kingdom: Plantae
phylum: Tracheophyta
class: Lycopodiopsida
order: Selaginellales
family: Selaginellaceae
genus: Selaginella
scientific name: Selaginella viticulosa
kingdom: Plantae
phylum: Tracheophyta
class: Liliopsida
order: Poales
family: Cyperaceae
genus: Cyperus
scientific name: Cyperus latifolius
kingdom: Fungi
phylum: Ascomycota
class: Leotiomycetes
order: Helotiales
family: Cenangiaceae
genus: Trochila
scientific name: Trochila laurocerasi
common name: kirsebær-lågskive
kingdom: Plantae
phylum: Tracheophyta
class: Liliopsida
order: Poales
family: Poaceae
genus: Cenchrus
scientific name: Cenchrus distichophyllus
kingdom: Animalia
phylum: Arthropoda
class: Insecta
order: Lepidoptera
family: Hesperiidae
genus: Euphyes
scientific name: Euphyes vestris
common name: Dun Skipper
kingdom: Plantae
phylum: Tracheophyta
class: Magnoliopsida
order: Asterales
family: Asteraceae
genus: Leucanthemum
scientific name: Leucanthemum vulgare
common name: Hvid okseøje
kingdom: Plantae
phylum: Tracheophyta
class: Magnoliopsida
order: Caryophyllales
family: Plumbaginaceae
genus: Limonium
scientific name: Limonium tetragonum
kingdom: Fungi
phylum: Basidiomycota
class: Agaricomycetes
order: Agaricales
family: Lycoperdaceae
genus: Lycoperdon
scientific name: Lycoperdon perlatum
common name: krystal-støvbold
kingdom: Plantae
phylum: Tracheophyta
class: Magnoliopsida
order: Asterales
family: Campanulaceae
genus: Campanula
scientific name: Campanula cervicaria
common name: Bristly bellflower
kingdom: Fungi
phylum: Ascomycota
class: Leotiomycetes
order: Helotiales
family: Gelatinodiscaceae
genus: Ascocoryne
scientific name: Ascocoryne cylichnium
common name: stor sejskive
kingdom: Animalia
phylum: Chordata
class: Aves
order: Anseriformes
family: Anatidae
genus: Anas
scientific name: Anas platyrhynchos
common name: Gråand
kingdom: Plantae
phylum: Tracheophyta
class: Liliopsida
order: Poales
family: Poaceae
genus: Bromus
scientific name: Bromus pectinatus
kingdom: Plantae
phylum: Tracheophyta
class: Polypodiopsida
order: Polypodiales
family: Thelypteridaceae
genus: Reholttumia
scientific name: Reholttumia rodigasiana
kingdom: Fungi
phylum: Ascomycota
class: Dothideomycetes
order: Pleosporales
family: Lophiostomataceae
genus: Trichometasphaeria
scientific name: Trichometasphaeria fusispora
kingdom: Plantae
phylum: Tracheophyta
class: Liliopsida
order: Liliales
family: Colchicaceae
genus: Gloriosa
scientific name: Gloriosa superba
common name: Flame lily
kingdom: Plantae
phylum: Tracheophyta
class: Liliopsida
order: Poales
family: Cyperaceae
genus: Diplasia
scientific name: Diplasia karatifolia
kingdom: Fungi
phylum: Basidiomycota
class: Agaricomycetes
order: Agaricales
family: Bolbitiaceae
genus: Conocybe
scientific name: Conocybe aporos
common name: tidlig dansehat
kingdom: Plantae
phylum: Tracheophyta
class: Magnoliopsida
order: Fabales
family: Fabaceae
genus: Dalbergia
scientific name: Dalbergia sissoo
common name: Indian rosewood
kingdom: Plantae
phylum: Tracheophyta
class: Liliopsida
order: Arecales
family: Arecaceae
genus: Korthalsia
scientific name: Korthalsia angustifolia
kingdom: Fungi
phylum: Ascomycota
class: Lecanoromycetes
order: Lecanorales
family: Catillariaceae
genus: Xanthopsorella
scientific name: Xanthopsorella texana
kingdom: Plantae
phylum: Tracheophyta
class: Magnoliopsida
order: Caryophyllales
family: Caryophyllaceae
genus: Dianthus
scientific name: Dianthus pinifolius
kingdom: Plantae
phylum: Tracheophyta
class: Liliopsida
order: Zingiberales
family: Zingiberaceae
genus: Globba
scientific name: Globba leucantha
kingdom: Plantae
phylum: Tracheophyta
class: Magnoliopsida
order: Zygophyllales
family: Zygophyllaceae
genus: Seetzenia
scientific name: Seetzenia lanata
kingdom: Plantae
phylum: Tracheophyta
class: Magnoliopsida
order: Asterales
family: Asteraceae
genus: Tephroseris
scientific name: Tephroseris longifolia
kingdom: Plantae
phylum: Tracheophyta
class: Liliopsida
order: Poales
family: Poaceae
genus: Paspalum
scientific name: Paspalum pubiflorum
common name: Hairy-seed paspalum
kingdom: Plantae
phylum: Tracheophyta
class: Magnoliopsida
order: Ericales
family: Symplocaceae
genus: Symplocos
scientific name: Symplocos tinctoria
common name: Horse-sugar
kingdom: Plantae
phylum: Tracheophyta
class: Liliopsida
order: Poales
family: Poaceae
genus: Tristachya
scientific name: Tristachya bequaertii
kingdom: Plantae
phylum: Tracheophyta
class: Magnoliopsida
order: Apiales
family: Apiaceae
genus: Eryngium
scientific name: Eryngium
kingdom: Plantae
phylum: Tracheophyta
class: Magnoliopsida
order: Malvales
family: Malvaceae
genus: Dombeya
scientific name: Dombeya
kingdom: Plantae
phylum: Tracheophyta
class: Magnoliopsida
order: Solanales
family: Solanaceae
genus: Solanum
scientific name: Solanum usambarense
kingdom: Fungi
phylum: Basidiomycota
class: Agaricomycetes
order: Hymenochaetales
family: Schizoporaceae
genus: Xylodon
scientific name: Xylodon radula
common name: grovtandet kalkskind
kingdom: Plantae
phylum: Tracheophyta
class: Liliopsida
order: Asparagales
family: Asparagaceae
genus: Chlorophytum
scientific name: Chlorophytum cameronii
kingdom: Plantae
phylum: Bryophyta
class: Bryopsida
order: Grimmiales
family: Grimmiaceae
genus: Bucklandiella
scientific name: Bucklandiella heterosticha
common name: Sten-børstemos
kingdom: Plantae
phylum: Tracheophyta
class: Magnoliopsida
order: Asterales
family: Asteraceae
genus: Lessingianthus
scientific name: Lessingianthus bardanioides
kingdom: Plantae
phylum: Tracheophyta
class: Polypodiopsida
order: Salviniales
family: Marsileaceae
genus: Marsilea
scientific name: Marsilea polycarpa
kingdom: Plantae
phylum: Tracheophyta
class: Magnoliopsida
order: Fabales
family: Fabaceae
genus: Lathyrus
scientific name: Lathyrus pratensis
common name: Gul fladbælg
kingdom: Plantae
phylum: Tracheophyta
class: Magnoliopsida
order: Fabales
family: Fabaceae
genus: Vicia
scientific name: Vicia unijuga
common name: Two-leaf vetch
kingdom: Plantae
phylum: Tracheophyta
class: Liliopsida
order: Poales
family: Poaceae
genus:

************

→ Work to complete
Please copy out the rows above again, changing each "common name" to "vernacular name" and leaving everything else untouched.

→ Exercise result
kingdom: Plantae
phylum: Tracheophyta
class: Lycopodiopsida
order: Selaginellales
family: Selaginellaceae
genus: Selaginella
scientific name: Selaginella viticulosa
kingdom: Plantae
phylum: Tracheophyta
class: Liliopsida
order: Poales
family: Cyperaceae
genus: Cyperus
scientific name: Cyperus latifolius
kingdom: Fungi
phylum: Ascomycota
class: Leotiomycetes
order: Helotiales
family: Cenangiaceae
genus: Trochila
scientific name: Trochila laurocerasi
vernacular name: kirsebær-lågskive
kingdom: Plantae
phylum: Tracheophyta
class: Liliopsida
order: Poales
family: Poaceae
genus: Cenchrus
scientific name: Cenchrus distichophyllus
kingdom: Animalia
phylum: Arthropoda
class: Insecta
order: Lepidoptera
family: Hesperiidae
genus: Euphyes
scientific name: Euphyes vestris
vernacular name: Dun Skipper
kingdom: Plantae
phylum: Tracheophyta
class: Magnoliopsida
order: Asterales
family: Asteraceae
genus: Leucanthemum
scientific name: Leucanthemum vulgare
vernacular name: Hvid okseøje
kingdom: Plantae
phylum: Tracheophyta
class: Magnoliopsida
order: Caryophyllales
family: Plumbaginaceae
genus: Limonium
scientific name: Limonium tetragonum
kingdom: Fungi
phylum: Basidiomycota
class: Agaricomycetes
order: Agaricales
family: Lycoperdaceae
genus: Lycoperdon
scientific name: Lycoperdon perlatum
vernacular name: krystal-støvbold
kingdom: Plantae
phylum: Tracheophyta
class: Magnoliopsida
order: Asterales
family: Campanulaceae
genus: Campanula
scientific name: Campanula cervicaria
vernacular name: Bristly bellflower
kingdom: Fungi
phylum: Ascomycota
class: Leotiomycetes
order: Helotiales
family: Gelatinodiscaceae
genus: Ascocoryne
scientific name: Ascocoryne cylichnium
vernacular name: stor sejskive
kingdom: Animalia
phylum: Chordata
class: Aves
order: Anseriformes
family: Anatidae
genus: Anas
scientific name: Anas platyrhynchos
vernacular name: Gråand
kingdom: Plantae
phylum: Tracheophyta
class: Liliopsida
order: Poales
family: Poaceae
genus: Bromus
scientific name: Bromus pectinatus
kingdom: Plantae
phylum: Tracheophyta
class: Polypodiopsida
order: Polypodiales
family: Thelypteridaceae
genus: Reholttumia
scientific name: Reholttumia rodigasiana
kingdom: Fungi
phylum: Ascomycota
class: Dothideomycetes
order: Pleosporales
family: Lophiostomataceae
genus: Trichometasphaeria
scientific name: Trichometasphaeria fusispora
kingdom: Plantae
phylum: Tracheophyta
class: Liliopsida
order: Liliales
family: Colchicaceae
genus: Gloriosa
scientific name: Gloriosa superba
vernacular name: Flame lily
kingdom: Plantae
phylum: Tracheophyta
class: Liliopsida
order: Poales
family: Cyperaceae
genus: Diplasia
scientific name: Diplasia karatifolia
kingdom: Fungi
phylum: Basidiomycota
class: Agaricomycetes
order: Agaricales
family: Bolbitiaceae
genus: Conocybe
scientific name: Conocybe aporos
vernacular name: tidlig dansehat
kingdom: Plantae
phylum: Tracheophyta
class: Magnoliopsida
order: Fabales
family: Fabaceae
genus: Dalbergia
scientific name: Dalbergia sissoo
vernacular name: Indian rosewood
kingdom: Plantae
phylum: Tracheophyta
class: Liliopsida
order: Arecales
family: Arecaceae
genus: Korthalsia
scientific name: Korthalsia angustifolia
kingdom: Fungi
phylum: Ascomycota
class: Lecanoromycetes
order: Lecanorales
family: Catillariaceae
genus: Xanthopsorella
scientific name: Xanthopsorella texana
kingdom: Plantae
phylum: Tracheophyta
class: Magnoliopsida
order: Caryophyllales
family: Caryophyllaceae
genus: Dianthus
scientific name: Dianthus pinifolius
kingdom: Plantae
phylum: Tracheophyta
class: Liliopsida
order: Zingiberales
family: Zingiberaceae
genus: Globba
scientific name: Globba leucantha
kingdom: Plantae
phylum: Tracheophyta
class: Magnoliopsida
order: Zygophyllales
family: Zygophyllaceae
genus: Seetzenia
scientific name: Seetzenia lanata
kingdom: Plantae
phylum: Tracheophyta
class: Magnoliopsida
order: Asterales
family: Asteraceae
genus: Tephroseris
scientific name: Tephroseris longifolia
kingdom: Plantae
phylum: Tracheophyta
class: Liliopsida
order: Poales
family: Poaceae
genus: Paspalum
scientific name: Paspalum pubiflorum
vernacular name: Hairy-seed paspalum
kingdom: Plantae
phylum: Tracheophyta
class: Magnoliopsida
order: Ericales
family: Symplocaceae
genus: Symplocos
scientific name: Symplocos tinctoria
vernacular name: Horse-sugar
kingdom: Plantae
phylum: Tracheophyta
class: Liliopsida
order: Poales
family: Poaceae
genus: Tristachya
scientific name: Tristachya bequaertii
kingdom: Plantae
phylum: Tracheophyta
class: Magnoliopsida
order: Apiales
family: Apiaceae
genus: Eryngium
scientific name: Eryngium
kingdom: Plantae
phylum: Tracheophyta
class: Magnoliopsida
order: Malvales
family: Malvaceae
genus: Dombeya
scientific name: Dombeya
kingdom: Plantae
phylum: Tracheophyta
class: Magnoliopsida
order: Solanales
family: Solanaceae
genus: Solanum
scientific name: Solanum usambarense
kingdom: Fungi
phylum: Basidiomycota
class: Agaricomycetes
order: Hymenochaetales
family: Schizoporaceae
genus: Xylodon
scientific name: Xylodon radula
vernacular name: grovtandet kalkskind
kingdom: Plantae
phylum: Tracheophyta
class: Liliopsida
order: Asparagales
family: Asparagaceae
genus: Chlorophytum
scientific name: Chlorophytum cameronii
kingdom: Plantae
phylum: Bryophyta
class: Bryopsida
order: Grimmiales
family: Grimmiaceae
genus: Bucklandiella
scientific name: Bucklandiella heterosticha
vernacular name: Sten-børstemos
kingdom: Plantae
phylum: Tracheophyta
class: Magnoliopsida
order: Asterales
family: Asteraceae
genus: Lessingianthus
scientific name: Lessingianthus bardanioides
kingdom: Plantae
phylum: Tracheophyta
class: Polypodiopsida
order: Salviniales
family: Marsileaceae
genus: Marsilea
scientific name: Marsilea polycarpa
kingdom: Plantae
phylum: Tracheophyta
class: Magnoliopsida
order: Fabales
family: Fabaceae
genus: Lathyrus
scientific name: Lathyrus pratensis
vernacular name: Gul fladbælg
kingdom: Plantae
phylum: Tracheophyta
class: Magnoliopsida
order: Fabales
family: Fabaceae
genus: Vicia
scientific name: Vicia unijuga
vernacular name: Two-leaf vetch
kingdom: Plantae
phylum: Tracheophyta
class: Liliopsida
order: Poales
family: Poaceae
genus:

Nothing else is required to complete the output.